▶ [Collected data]

[Start of section]

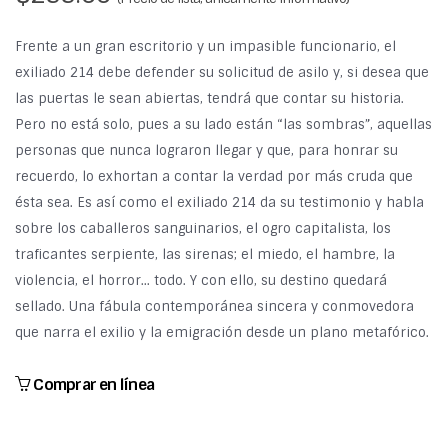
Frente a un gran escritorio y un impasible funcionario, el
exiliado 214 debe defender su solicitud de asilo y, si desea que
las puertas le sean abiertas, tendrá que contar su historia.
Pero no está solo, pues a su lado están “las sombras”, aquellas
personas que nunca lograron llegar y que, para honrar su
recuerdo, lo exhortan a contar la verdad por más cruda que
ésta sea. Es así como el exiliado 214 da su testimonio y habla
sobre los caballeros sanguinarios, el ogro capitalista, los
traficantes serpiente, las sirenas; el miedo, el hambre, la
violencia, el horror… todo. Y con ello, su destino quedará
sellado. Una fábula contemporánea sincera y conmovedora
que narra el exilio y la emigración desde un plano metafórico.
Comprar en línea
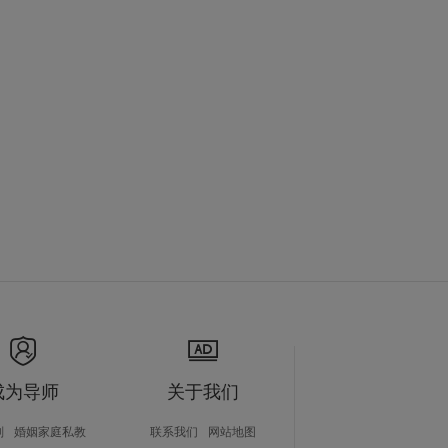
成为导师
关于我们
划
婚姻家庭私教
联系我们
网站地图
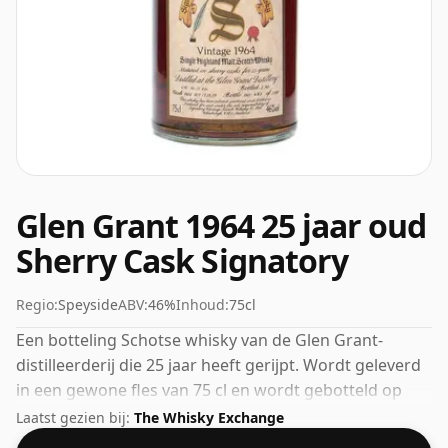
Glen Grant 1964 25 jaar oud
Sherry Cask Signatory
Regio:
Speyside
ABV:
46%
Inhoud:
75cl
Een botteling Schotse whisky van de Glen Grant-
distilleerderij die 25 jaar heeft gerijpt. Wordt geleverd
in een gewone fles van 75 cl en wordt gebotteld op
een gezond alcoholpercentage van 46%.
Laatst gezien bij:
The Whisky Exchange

[End of section]
[Start of section]

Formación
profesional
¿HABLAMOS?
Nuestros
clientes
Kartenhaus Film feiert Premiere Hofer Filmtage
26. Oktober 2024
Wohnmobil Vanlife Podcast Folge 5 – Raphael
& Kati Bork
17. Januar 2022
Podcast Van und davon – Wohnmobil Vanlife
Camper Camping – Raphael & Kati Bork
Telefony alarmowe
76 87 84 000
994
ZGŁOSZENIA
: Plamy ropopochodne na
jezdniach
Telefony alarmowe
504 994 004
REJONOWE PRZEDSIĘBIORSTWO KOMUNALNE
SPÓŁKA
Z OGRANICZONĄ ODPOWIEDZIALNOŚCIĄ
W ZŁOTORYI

[End of section]

▶ [Written task]
With the pictures omitted, copy the entries above exactly from the line containing "que narra el" through the line containing "The Whisky Exchange", both lines included.

▶ [Task response]
que narra el exilio y la emigración desde un plano metafórico.
Comprar en línea
成为导师
关于我们
划
婚姻家庭私教
联系我们
网站地图
Glen Grant 1964 25 jaar oud
Sherry Cask Signatory
Regio:
Speyside
ABV:
46%
Inhoud:
75cl
Een botteling Schotse whisky van de Glen Grant-
distilleerderij die 25 jaar heeft gerijpt. Wordt geleverd
in een gewone fles van 75 cl en wordt gebotteld op
een gezond alcoholpercentage van 46%.
Laatst gezien bij:
The Whisky Exchange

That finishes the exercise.